A derrota por 4 a 2 em Florianópolis deixou o Flamengo em uma situação difícil na Copa Sul-Americana. Superada, graças a uma grande atuação dos rubro-negros contra o Figueirense em Cariacica. Não foi exatamente um jogo simples, com os catarinenses abrindo o placar e também dando calor nos minutos finais, mesmo com um jogador a menos. Ainda assim, o time de Zé Ricardo buscou uma expressiva vitória por 3 a 1, que garantiu a classificação pelos gols fora. E com direito a uma coleção de golaços. Difícil escolher o mais bonito.
Com seis minutos, veio o susto: em um lance de raça, Rafael Silva ganhou três divididas e balançou as redes. No entanto, o Flamengo demonstrou capacidade de buscar a virada antes dos 30 minutos. Everton teve a genialidade em um gol por cobertura, após ótima troca de passes. Já Jorge tirou o coelho da cartola depois de dois dribles, com um chutaço de fora da área. E a situação melhorou quando o próprio Rafael Silva recebeu o segundo amarelo, deixando o Figueira com um a menos. Permitiu o Fla partir para cima, com Alan Patrick no lugar de Márcio Araújo no início da segunda etapa.

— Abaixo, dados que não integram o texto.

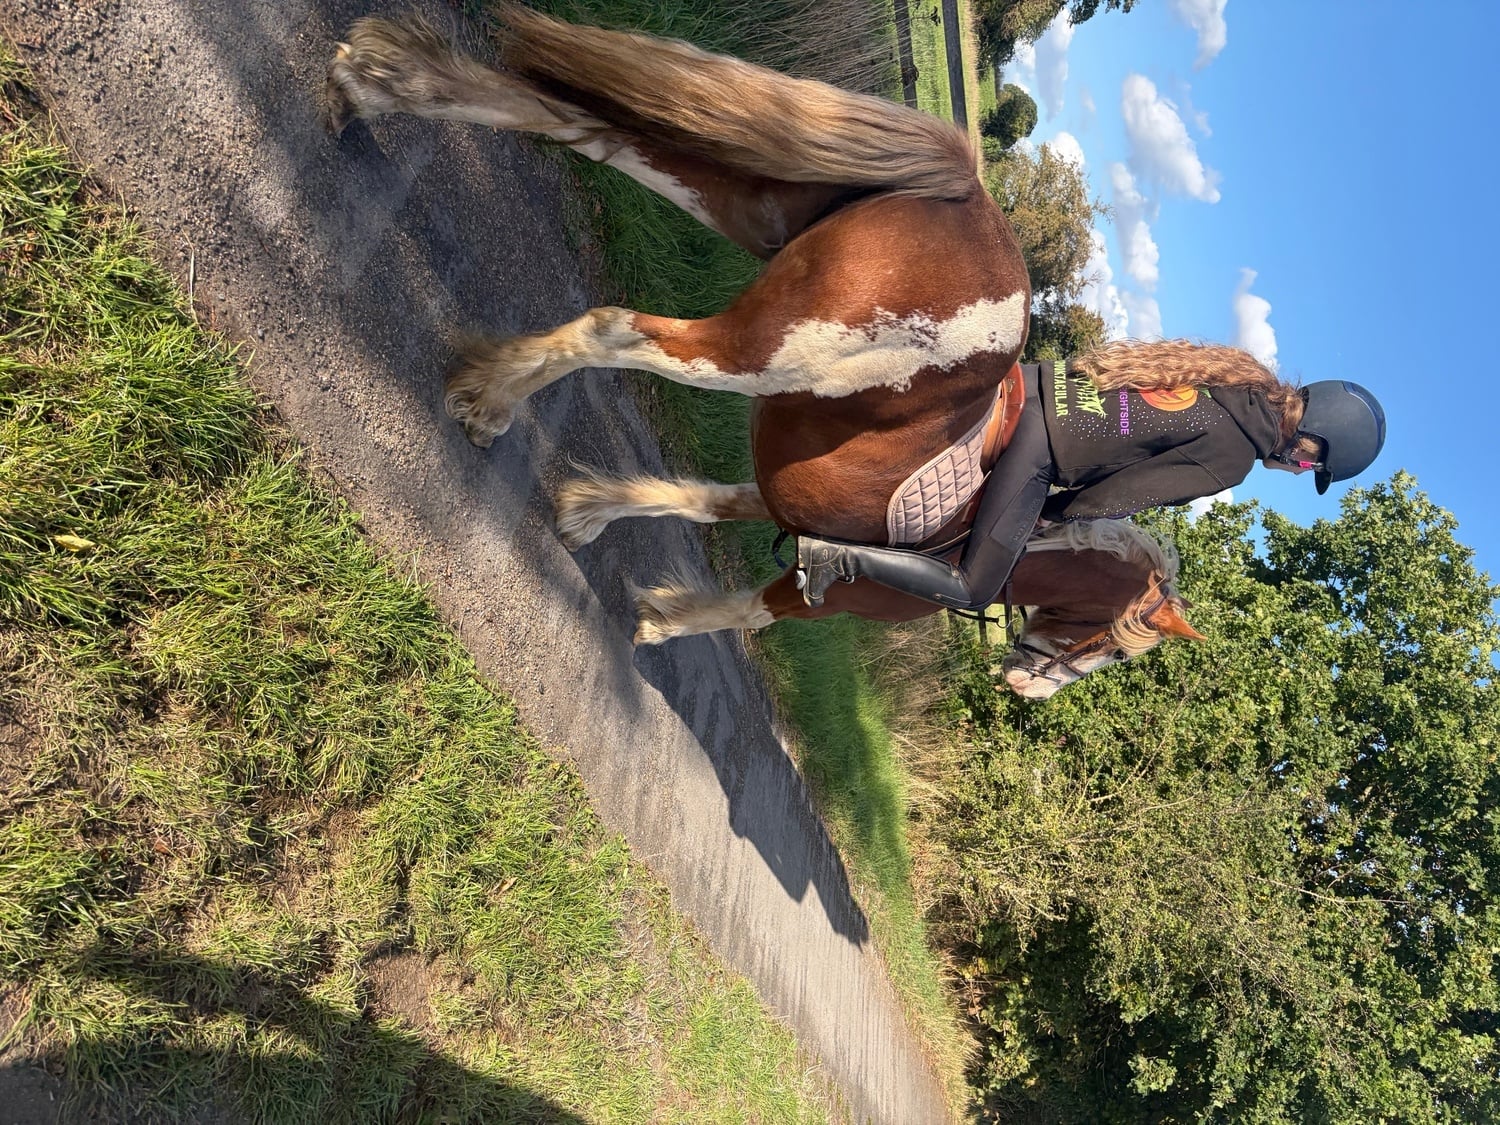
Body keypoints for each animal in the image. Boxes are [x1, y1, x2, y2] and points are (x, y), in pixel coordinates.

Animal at [323, 5, 1203, 698]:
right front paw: (660, 626)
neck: (1021, 546)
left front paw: (592, 510)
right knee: (616, 328)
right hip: (761, 351)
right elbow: (746, 609)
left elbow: (699, 498)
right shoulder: (832, 587)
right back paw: (490, 398)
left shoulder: (780, 499)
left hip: (753, 205)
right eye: (1104, 646)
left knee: (581, 125)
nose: (1026, 684)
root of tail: (969, 197)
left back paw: (378, 79)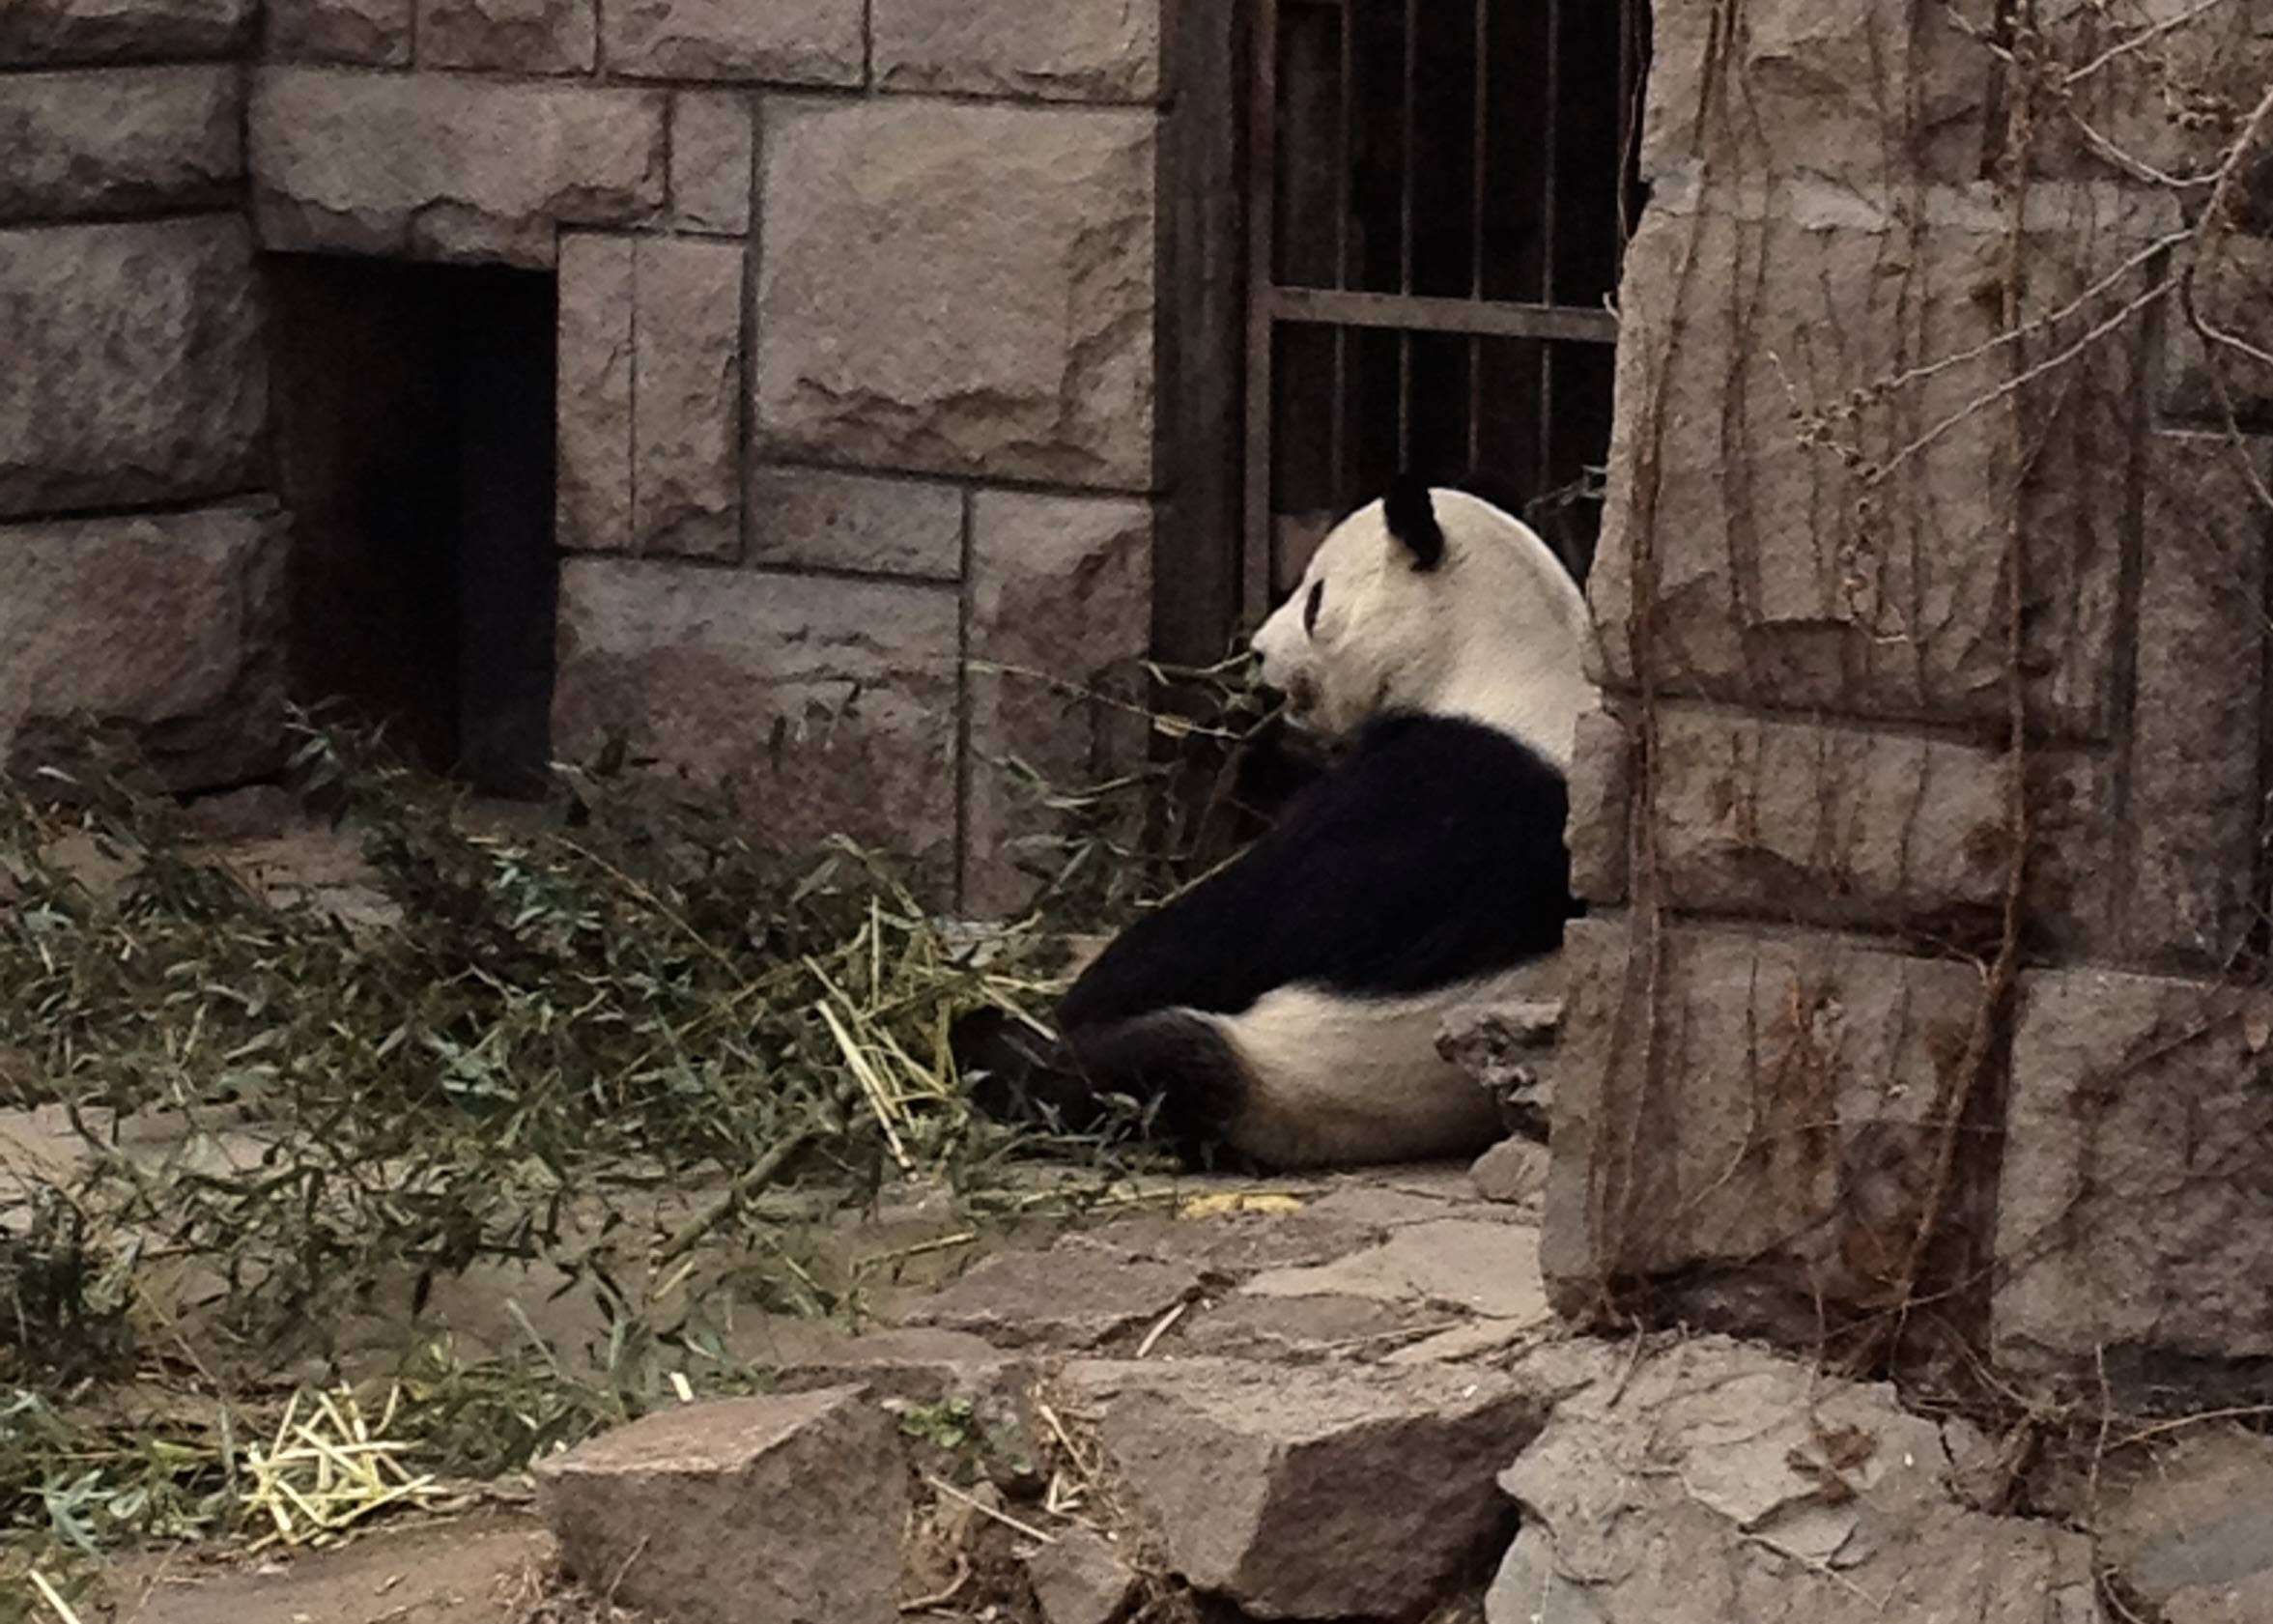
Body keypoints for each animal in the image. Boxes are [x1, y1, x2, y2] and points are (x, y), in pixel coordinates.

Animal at [958, 473, 1598, 1171]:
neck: (1503, 661)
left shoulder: (1438, 788)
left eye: (1314, 599)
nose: (1260, 651)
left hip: (1266, 1067)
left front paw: (1067, 996)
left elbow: (1244, 922)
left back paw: (990, 1043)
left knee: (1133, 1066)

A partir de então, o terceiro gol parecia questão de tempo. Diego, mais uma vez, aparecia bem para coordenar a linha ofensiva do Flamengo. Do outro lado, quem também dava sequência à excelente fase era o goleiro Gatito Fernandéz, acumulando defesas salvadoras. Mas o paraguaio não pôde fazer nada quando Fernandinho arrancou e soltou a bomba para selar a classificação. A partir de então, o Figueirense precisava de um gol, e martelou. Parou na defesa rubro-negra. Os cariocas asseguraram a passagem para a próxima fase graças aos gols fora de casa, com o 5 a 5 no agregado.
O Flamengo surge como um dos favoritos nas oitavas de final. O desafio não deve ser tão grande, com Real Garcilaso ou Palestino pela frente. E, na sequência do torneio, os adversários mais duros tendem a vir principalmente da Colômbia – com força máxima, representada por Atlético Nacional, Independiente Medellín, Junior de Barranquilla e o atual campeão Independiente Santa Fe. Oponentes, contudo, só a partir das semifinais. Se vislumbra uma vaga à Libertadores, a Copa Sul-Americana é um atalho. Mas deveria representar mais do que isso, a um clube de rica história, mas que anda devendo nos torneios continentais há algum tempo. A garra demonstrada contra o Figueirense serve de exemplo para a sequência, embora a conciliação de prioridades junto com o Brasileiro apareça como entrave.